1
votes

Reading the paper about MapReduce and there is mention of sorting all intermediate keys to be grouped together.

When a reduce worker has read all intermediate data, it sorts it by the intermediate keys so that all occurrences of the same key are grouped together. The sorting is needed because typically many different keys map to the same reduce task. If the amount of intermediate data is too large to fit in memory, an external sort is used

There there is mention of the same reduce task being exectued on multiple machines.

When a reduce task completes, the reduce worker atomically renames its temporary output file to the final output file. If the same reduce task is executed on multiple machines, multiple rename calls will be executed for the same final output file.

If the same keys are grouped together, won't that become one reduce task to be run by one reduce worker?
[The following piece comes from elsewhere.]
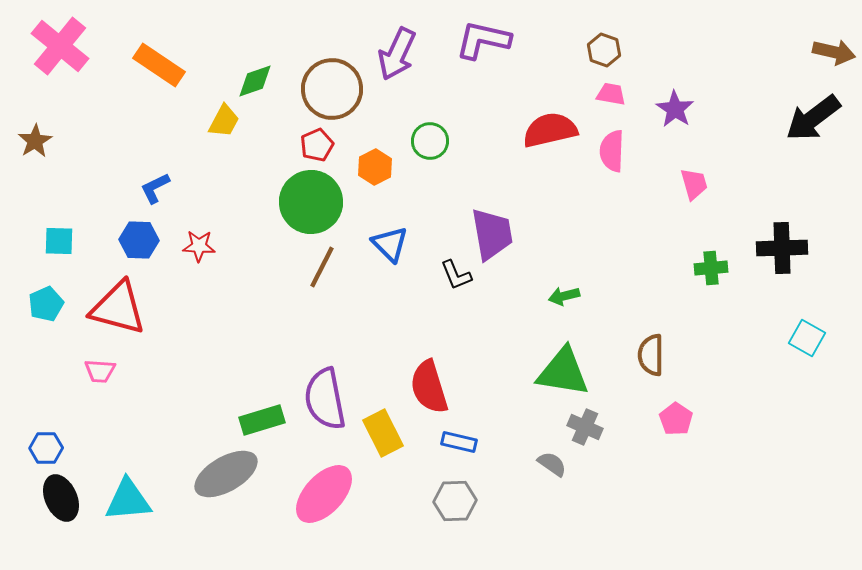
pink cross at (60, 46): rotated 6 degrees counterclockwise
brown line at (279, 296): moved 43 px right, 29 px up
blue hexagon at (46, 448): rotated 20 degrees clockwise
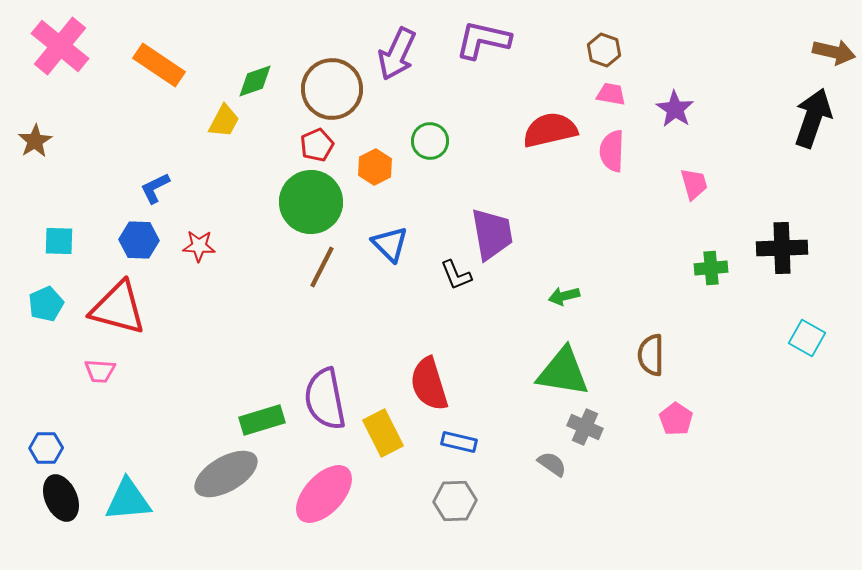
black arrow at (813, 118): rotated 146 degrees clockwise
red semicircle at (429, 387): moved 3 px up
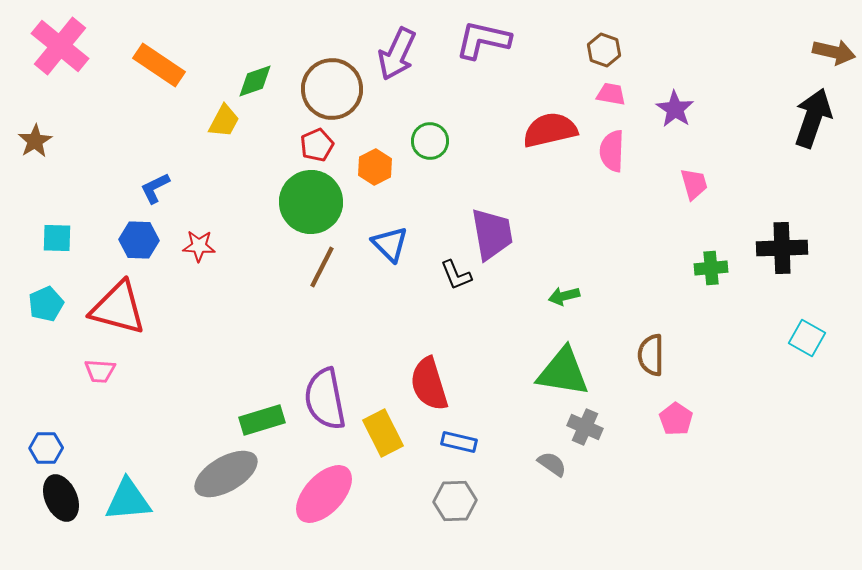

How can the same reduce task be run on multiple machines?

2

2 Answers

1
votes

. If the same reduce task is executed on multiple machines, multiple rename calls will be executed for the same final output file.

It's possible due to speculative execution.

If a particular Map or Reduce task is taking long time, Hadoop Framework starts same task on different machine speculating that long running task had some issues. The slowness in long running task can be caused by network failures, busy machine or faulty hardware.

You can find more details about this concept in this SE question:

Hadoop speculative task execution

From Apache documentation page @ Task Side-Effect Files:

There could be issues with two instances of the same Mapper or Reducer running simultaneously (for example, speculative tasks) trying to open and/or write to the same file (path) on the FileSystem. Hence the application-writer will have to pick unique names per task-attempt (using the attemptid, say attempt_200709221812_0001_m_000000_0), not just per task.

To avoid these issues the MapReduce framework, when the OutputCommitter is FileOutputCommitter, maintains a special ${mapreduce.output.fileoutputformat.outputdir}/_temporary/_${taskid} sub-directory accessible via ${mapreduce.task.output.dir} for each task-attempt on the FileSystem where the output of the task-attempt is stored.

1
votes

I think you took it wrong. It means that if a single reduce task is large enough then instead of processing it on single machine it is processed on multiple machines then output file from machine is renamed, aggregated and presented as single output file.

Multiple reduce processes can occur on same node. It depends on speed of that node if it is fast enough to process reduce task as compare to other nodes, if yes then it is again feeded with another reduce task.

For more information refer https://hadoop.apache.org/docs/current/hadoop-mapreduce-client/hadoop-mapreduce-client-core/MapReduceTutorial.html There is topic in this doc " how many reduces ? " I think that will solve your query.

I hope I am able to solve your query.